# Given exercise
Format every one of the records below as a Markdown table with the columns Row and Record line. Give each line its own numbered row and skip any blank lines.

⁂

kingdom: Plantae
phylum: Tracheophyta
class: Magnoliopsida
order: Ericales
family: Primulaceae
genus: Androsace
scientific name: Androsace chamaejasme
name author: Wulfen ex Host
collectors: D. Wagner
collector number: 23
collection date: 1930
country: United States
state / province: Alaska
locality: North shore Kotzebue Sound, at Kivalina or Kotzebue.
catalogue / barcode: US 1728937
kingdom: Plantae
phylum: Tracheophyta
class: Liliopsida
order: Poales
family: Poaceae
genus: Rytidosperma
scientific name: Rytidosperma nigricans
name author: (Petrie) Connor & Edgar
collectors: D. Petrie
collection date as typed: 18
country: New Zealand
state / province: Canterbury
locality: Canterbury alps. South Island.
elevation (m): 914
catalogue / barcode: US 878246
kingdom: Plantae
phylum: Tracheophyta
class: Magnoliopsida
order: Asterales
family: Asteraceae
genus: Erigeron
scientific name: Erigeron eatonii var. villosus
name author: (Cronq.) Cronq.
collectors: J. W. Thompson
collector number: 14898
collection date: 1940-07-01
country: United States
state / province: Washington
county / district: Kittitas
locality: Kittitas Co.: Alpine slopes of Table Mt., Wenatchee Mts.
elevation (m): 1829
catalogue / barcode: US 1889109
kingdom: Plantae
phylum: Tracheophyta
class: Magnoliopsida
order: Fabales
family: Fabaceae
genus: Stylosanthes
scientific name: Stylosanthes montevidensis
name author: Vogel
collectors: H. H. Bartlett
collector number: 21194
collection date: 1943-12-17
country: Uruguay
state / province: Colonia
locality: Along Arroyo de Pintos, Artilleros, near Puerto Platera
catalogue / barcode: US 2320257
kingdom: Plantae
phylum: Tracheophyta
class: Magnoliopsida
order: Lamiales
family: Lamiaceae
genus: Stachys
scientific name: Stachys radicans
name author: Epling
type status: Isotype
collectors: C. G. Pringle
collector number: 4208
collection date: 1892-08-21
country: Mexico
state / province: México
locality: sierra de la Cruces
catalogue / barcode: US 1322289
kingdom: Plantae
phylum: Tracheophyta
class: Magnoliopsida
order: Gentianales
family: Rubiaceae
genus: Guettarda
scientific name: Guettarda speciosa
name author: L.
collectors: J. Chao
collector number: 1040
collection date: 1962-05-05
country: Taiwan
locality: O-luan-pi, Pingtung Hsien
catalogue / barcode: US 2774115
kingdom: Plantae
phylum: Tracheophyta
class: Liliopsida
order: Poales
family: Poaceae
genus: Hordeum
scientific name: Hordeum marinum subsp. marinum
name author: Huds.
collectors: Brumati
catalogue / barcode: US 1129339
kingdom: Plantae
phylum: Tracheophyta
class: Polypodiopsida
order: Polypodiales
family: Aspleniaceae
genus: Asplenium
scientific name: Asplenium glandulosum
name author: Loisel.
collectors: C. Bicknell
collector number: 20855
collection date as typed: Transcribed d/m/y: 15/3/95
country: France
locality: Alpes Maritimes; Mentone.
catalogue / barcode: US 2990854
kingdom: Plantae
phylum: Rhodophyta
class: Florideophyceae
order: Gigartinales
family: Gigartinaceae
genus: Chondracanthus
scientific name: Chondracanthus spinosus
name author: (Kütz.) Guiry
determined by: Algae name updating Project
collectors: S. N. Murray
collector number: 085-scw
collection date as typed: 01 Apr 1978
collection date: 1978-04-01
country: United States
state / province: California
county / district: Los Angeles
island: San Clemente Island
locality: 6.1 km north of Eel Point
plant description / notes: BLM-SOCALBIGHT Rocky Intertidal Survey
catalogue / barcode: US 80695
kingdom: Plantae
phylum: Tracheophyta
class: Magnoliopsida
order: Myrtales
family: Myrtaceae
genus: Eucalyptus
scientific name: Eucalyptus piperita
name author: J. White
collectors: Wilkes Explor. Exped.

⁂

# The answer
| Row | Record line |
|---|---|
| 1 | kingdom: Plantae |
| 2 | phylum: Tracheophyta |
| 3 | class: Magnoliopsida |
| 4 | order: Ericales |
| 5 | family: Primulaceae |
| 6 | genus: Androsace |
| 7 | scientific name: Androsace chamaejasme |
| 8 | name author: Wulfen ex Host |
| 9 | collectors: D. Wagner |
| 10 | collector number: 23 |
| 11 | collection date: 1930 |
| 12 | country: United States |
| 13 | state / province: Alaska |
| 14 | locality: North shore Kotzebue Sound, at Kivalina or Kotzebue. |
| 15 | catalogue / barcode: US 1728937 |
| 16 | kingdom: Plantae |
| 17 | phylum: Tracheophyta |
| 18 | class: Liliopsida |
| 19 | order: Poales |
| 20 | family: Poaceae |
| 21 | genus: Rytidosperma |
| 22 | scientific name: Rytidosperma nigricans |
| 23 | name author: (Petrie) Connor & Edgar |
| 24 | collectors: D. Petrie |
| 25 | collection date as typed: 18 |
| 26 | country: New Zealand |
| 27 | state / province: Canterbury |
| 28 | locality: Canterbury alps. South Island. |
| 29 | elevation (m): 914 |
| 30 | catalogue / barcode: US 878246 |
| 31 | kingdom: Plantae |
| 32 | phylum: Tracheophyta |
| 33 | class: Magnoliopsida |
| 34 | order: Asterales |
| 35 | family: Asteraceae |
| 36 | genus: Erigeron |
| 37 | scientific name: Erigeron eatonii var. villosus |
| 38 | name author: (Cronq.) Cronq. |
| 39 | collectors: J. W. Thompson |
| 40 | collector number: 14898 |
| 41 | collection date: 1940-07-01 |
| 42 | country: United States |
| 43 | state / province: Washington |
| 44 | county / district: Kittitas |
| 45 | locality: Kittitas Co.: Alpine slopes of Table Mt., Wenatchee Mts. |
| 46 | elevation (m): 1829 |
| 47 | catalogue / barcode: US 1889109 |
| 48 | kingdom: Plantae |
| 49 | phylum: Tracheophyta |
| 50 | class: Magnoliopsida |
| 51 | order: Fabales |
| 52 | family: Fabaceae |
| 53 | genus: Stylosanthes |
| 54 | scientific name: Stylosanthes montevidensis |
| 55 | name author: Vogel |
| 56 | collectors: H. H. Bartlett |
| 57 | collector number: 21194 |
| 58 | collection date: 1943-12-17 |
| 59 | country: Uruguay |
| 60 | state / province: Colonia |
| 61 | locality: Along Arroyo de Pintos, Artilleros, near Puerto Platera |
| 62 | catalogue / barcode: US 2320257 |
| 63 | kingdom: Plantae |
| 64 | phylum: Tracheophyta |
| 65 | class: Magnoliopsida |
| 66 | order: Lamiales |
| 67 | family: Lamiaceae |
| 68 | genus: Stachys |
| 69 | scientific name: Stachys radicans |
| 70 | name author: Epling |
| 71 | type status: Isotype |
| 72 | collectors: C. G. Pringle |
| 73 | collector number: 4208 |
| 74 | collection date: 1892-08-21 |
| 75 | country: Mexico |
| 76 | state / province: México |
| 77 | locality: sierra de la Cruces |
| 78 | catalogue / barcode: US 1322289 |
| 79 | kingdom: Plantae |
| 80 | phylum: Tracheophyta |
| 81 | class: Magnoliopsida |
| 82 | order: Gentianales |
| 83 | family: Rubiaceae |
| 84 | genus: Guettarda |
| 85 | scientific name: Guettarda speciosa |
| 86 | name author: L. |
| 87 | collectors: J. Chao |
| 88 | collector number: 1040 |
| 89 | collection date: 1962-05-05 |
| 90 | country: Taiwan |
| 91 | locality: O-luan-pi, Pingtung Hsien |
| 92 | catalogue / barcode: US 2774115 |
| 93 | kingdom: Plantae |
| 94 | phylum: Tracheophyta |
| 95 | class: Liliopsida |
| 96 | order: Poales |
| 97 | family: Poaceae |
| 98 | genus: Hordeum |
| 99 | scientific name: Hordeum marinum subsp. marinum |
| 100 | name author: Huds. |
| 101 | collectors: Brumati |
| 102 | catalogue / barcode: US 1129339 |
| 103 | kingdom: Plantae |
| 104 | phylum: Tracheophyta |
| 105 | class: Polypodiopsida |
| 106 | order: Polypodiales |
| 107 | family: Aspleniaceae |
| 108 | genus: Asplenium |
| 109 | scientific name: Asplenium glandulosum |
| 110 | name author: Loisel. |
| 111 | collectors: C. Bicknell |
| 112 | collector number: 20855 |
| 113 | collection date as typed: Transcribed d/m/y: 15/3/95 |
| 114 | country: France |
| 115 | locality: Alpes Maritimes; Mentone. |
| 116 | catalogue / barcode: US 2990854 |
| 117 | kingdom: Plantae |
| 118 | phylum: Rhodophyta |
| 119 | class: Florideophyceae |
| 120 | order: Gigartinales |
| 121 | family: Gigartinaceae |
| 122 | genus: Chondracanthus |
| 123 | scientific name: Chondracanthus spinosus |
| 124 | name author: (Kütz.) Guiry |
| 125 | determined by: Algae name updating Project |
| 126 | collectors: S. N. Murray |
| 127 | collector number: 085-scw |
| 128 | collection date as typed: 01 Apr 1978 |
| 129 | collection date: 1978-04-01 |
| 130 | country: United States |
| 131 | state / province: California |
| 132 | county / district: Los Angeles |
| 133 | island: San Clemente Island |
| 134 | locality: 6.1 km north of Eel Point |
| 135 | plant description / notes: BLM-SOCALBIGHT Rocky Intertidal Survey |
| 136 | catalogue / barcode: US 80695 |
| 137 | kingdom: Plantae |
| 138 | phylum: Tracheophyta |
| 139 | class: Magnoliopsida |
| 140 | order: Myrtales |
| 141 | family: Myrtaceae |
| 142 | genus: Eucalyptus |
| 143 | scientific name: Eucalyptus piperita |
| 144 | name author: J. White |
| 145 | collectors: Wilkes Explor. Exped. |